In the run-up to this month's elections, however, Bhutto and Zardari kept a distance and seldom made any joint public appearances. According to some of Bhutto's aides, none of her family members are expected to join the new Cabinet. In addition, she has also made up with some of the senior-most former bureaucrats who previously opposed her.

Bhutto is heiress to Pakistan's best known political dynasty. Her earlier term in office marked a return to democracy after a decade of military rule and was greeted with enormous popular support. Her father, popular Prime Minister Zulfikar Ali Bhutto, was overthrown by the military in 1977 and hanged two years later.

Despite her political recovery, Bhutto still faces the formidable challenge of keeping the government running. Her political foes are likely to watch her every move carefully, to find new grounds for criticism, and attempt to break up her alliance. The government will have to live within tough economic boundaries set by the International Monetary Fund as a condition for loans of up to $1 billion that Islamabad wants.

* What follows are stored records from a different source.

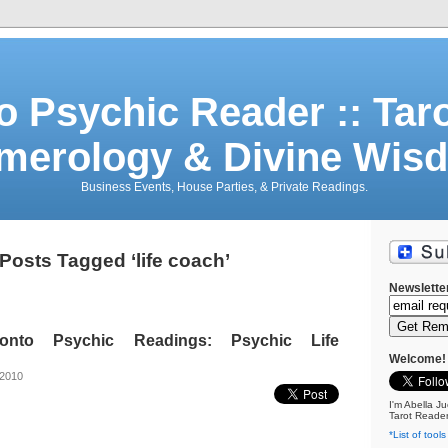
o Psychic Reader :: Tar
merology & Divine Wis
Business Events, House Parties, & Private Readings.
Posts Tagged ‘life coach’
Newslette
oronto Psychic Readings: Psychic Life
Welcome!
 2010
I'm Abella Ju
Tarot Reader
*List of tools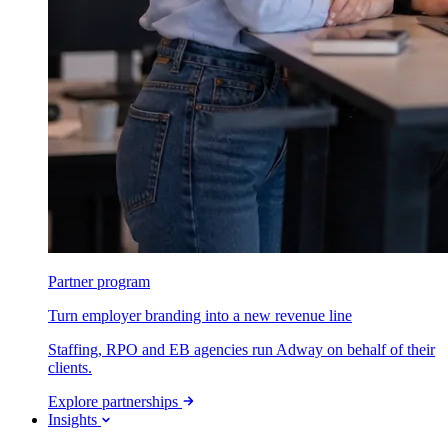
Partner program
Turn employer branding into a new revenue line
Staffing, RPO and EB agencies run Adway on behalf of their
clients.
Explore partnerships
Insights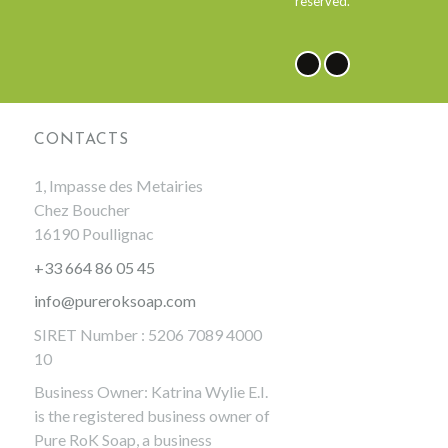
reserved.
NEWSLETTER
CONTACTS
1, Impasse des Metairies
Chez Boucher
16190 Poullignac
+33 664 86 05 45
info@pureroksoap.com
SIRET Number : 5206 7089 4000
10
Business Owner: Katrina Wylie E.I.
is the registered business owner of
Pure RoK Soap, a business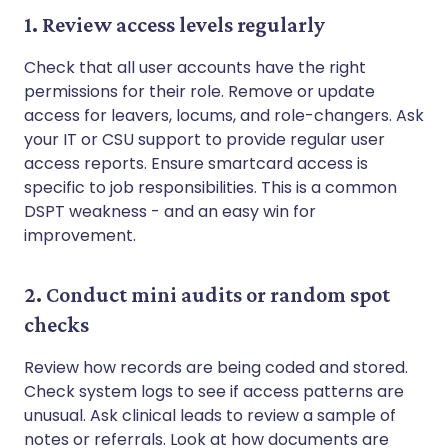
1. Review access levels regularly
Check that all user accounts have the right
permissions for their role. Remove or update
access for leavers, locums, and role-changers. Ask
your IT or CSU support to provide regular user
access reports. Ensure smartcard access is
specific to job responsibilities. This is a common
DSPT weakness - and an easy win for
improvement.
2. Conduct mini audits or random spot
checks
Review how records are being coded and stored.
Check system logs to see if access patterns are
unusual. Ask clinical leads to review a sample of
notes or referrals. Look at how documents are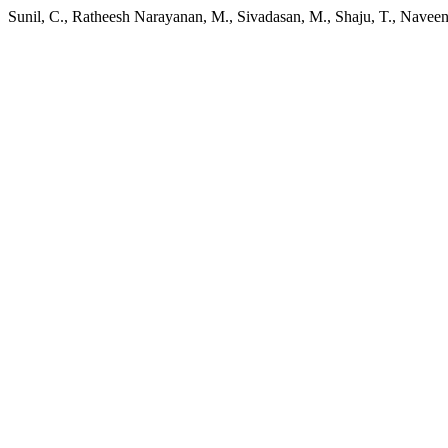
Sunil, C., Ratheesh Narayanan, M., Sivadasan, M., Shaju, T., Navee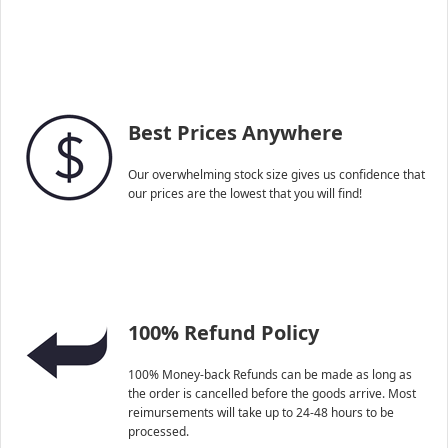
Best Prices Anywhere
Our overwhelming stock size gives us confidence that
our prices are the lowest that you will find!
100% Refund Policy
100% Money-back Refunds can be made as long as
the order is cancelled before the goods arrive. Most
reimursements will take up to 24-48 hours to be
processed.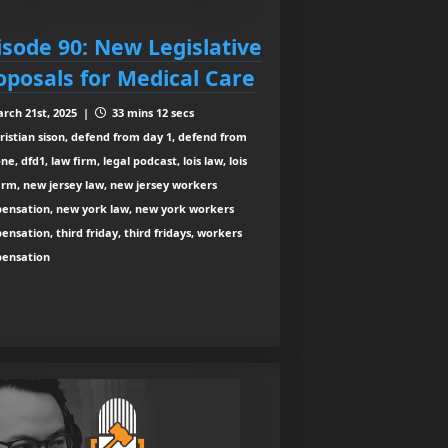
isode 90: New Legislative
oposals for Medical Care
rch 21st, 2025 |
33 mins 12 secs
ristian sison, defend from day 1, defend from
ne, dfd1, law firm, legal podcast, lois law, lois
irm, new jersey law, new jersey workers
ensation, new york law, new york workers
nsation, third friday, third fridays, workers
ensation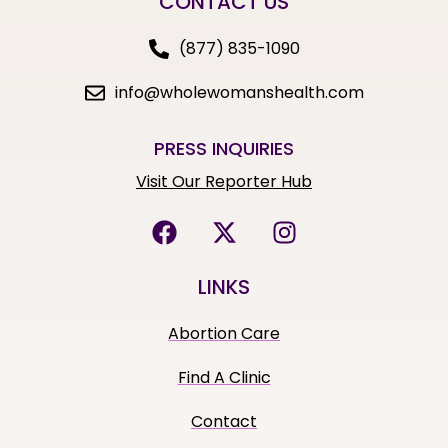
CONTACT US
(877) 835-1090
info@wholewomanshealth.com
PRESS INQUIRIES
Visit Our Reporter Hub
LINKS
Abortion Care
Find A Clinic
Contact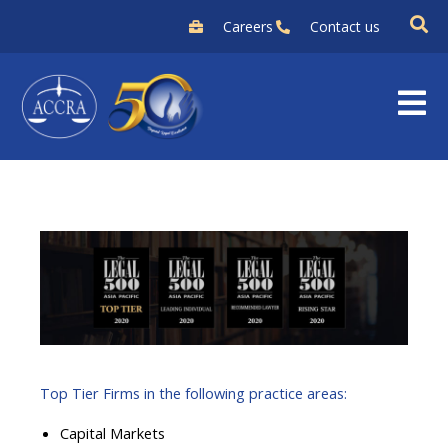
Skip
Careers
Contact us
to
content
Top Tier Firms in the following practice areas:
Capital Markets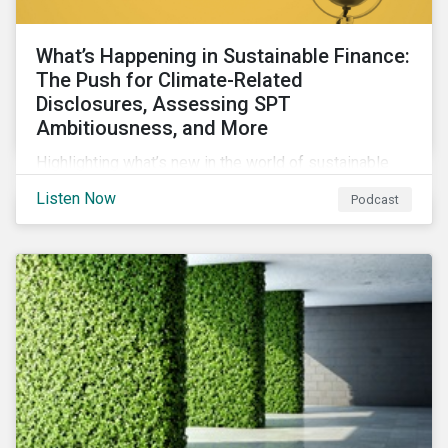
What’s Happening in Sustainable Finance:
The Push for Climate-Related
Disclosures, Assessing SPT
Ambitiousness, and More
Highlighting what’s new in the world of sustainable
finance including the push for more company
Listen Now
Podcast
reporting climate-related risks, the emergence of
more oil & gas companies exploring sustainable
finance options and our tips on how companies can
assess the ambitiousness of the targets used in
sustainability-linked debt.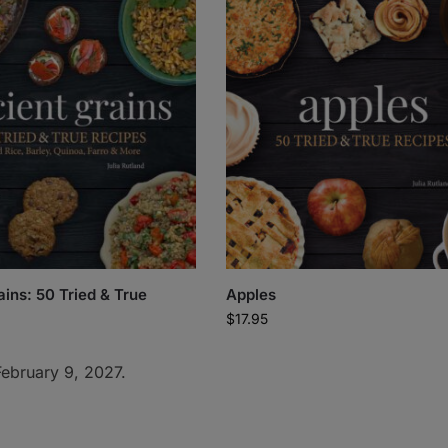
ains: 50 Tried & True
Apples
$
17.95
February 9, 2027.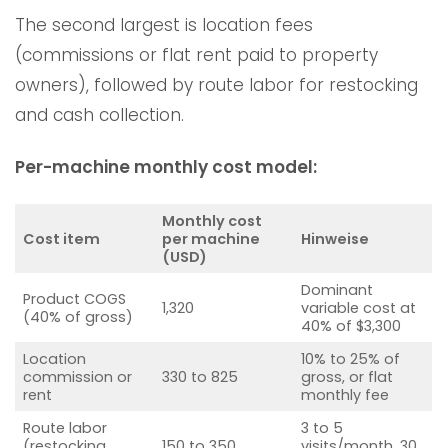
The second largest is location fees
(commissions or flat rent paid to property
owners), followed by route labor for restocking
and cash collection.
Per-machine monthly cost model:
Monthly cost
Cost item
per machine
Hinweise
(USD)
Dominant
Product COGS
1,320
variable cost at
(40% of gross)
40% of $3,300
Location
10% to 25% of
commission or
330 to 825
gross, or flat
rent
monthly fee
Route labor
3 to 5
(restocking,
150 to 350
visits/month, 30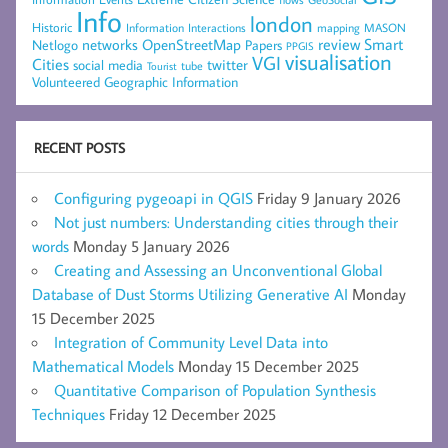
Info
london
Historic
mapping
MASON
Information
Interactions
networks
review
Smart
Netlogo
OpenStreetMap
Papers
PPGIS
visualisation
VGI
Cities
social media
twitter
Tourist
tube
Volunteered Geographic Information
RECENT POSTS
Configuring pygeoapi in QGIS
Friday 9 January 2026
Not just numbers: Understanding cities through their
words
Monday 5 January 2026
Creating and Assessing an Unconventional Global
Database of Dust Storms Utilizing Generative AI
Monday
15 December 2025
Integration of Community Level Data into
Mathematical Models
Monday 15 December 2025
Quantitative Comparison of Population Synthesis
Techniques
Friday 12 December 2025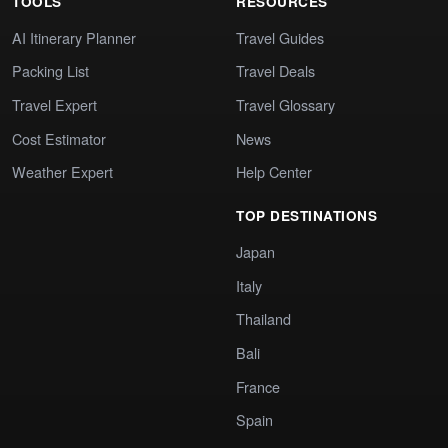
TOOLS
RESOURCES
AI Itinerary Planner
Travel Guides
Packing List
Travel Deals
Travel Expert
Travel Glossary
Cost Estimator
News
Weather Expert
Help Center
TOP DESTINATIONS
Japan
Italy
Thailand
Bali
France
Spain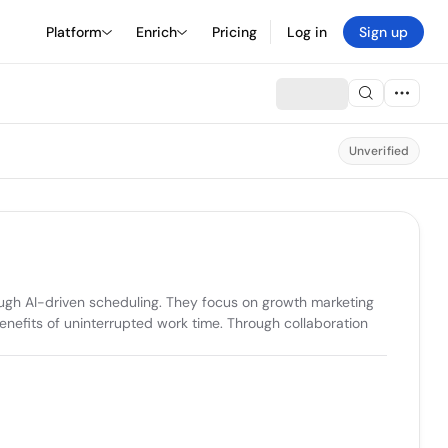
Platform
Enrich
Pricing
Log in
Sign up
Unverified
ugh AI-driven scheduling. They focus on growth marketing 
enefits of uninterrupted work time. Through collaboration 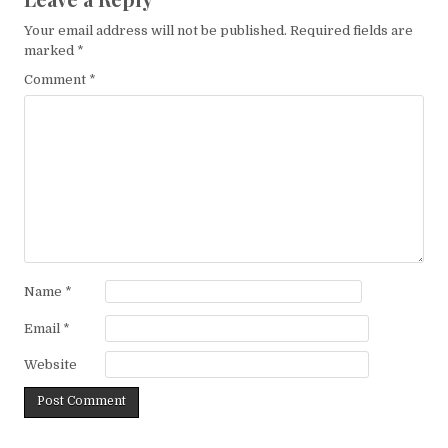
Your email address will not be published.
Required fields are
marked
*
Comment
*
Name
*
Email
*
Website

Recent economic reforms have pushed up prices of ordinary goods and sparked concern of rising inflation.

During the final days of the campaign, Bhutto said repeatedly that her top priorities would be to take Pakistan out of its ``international isolation'' and to ``improve the state of the economy.'' Many officials expect the new government to start exploring ways of improving ties with the United States, which remain lukewarm after the US cut off military and economic assistance in 1990, following allegations that Pakistan was producing nuclear weapons.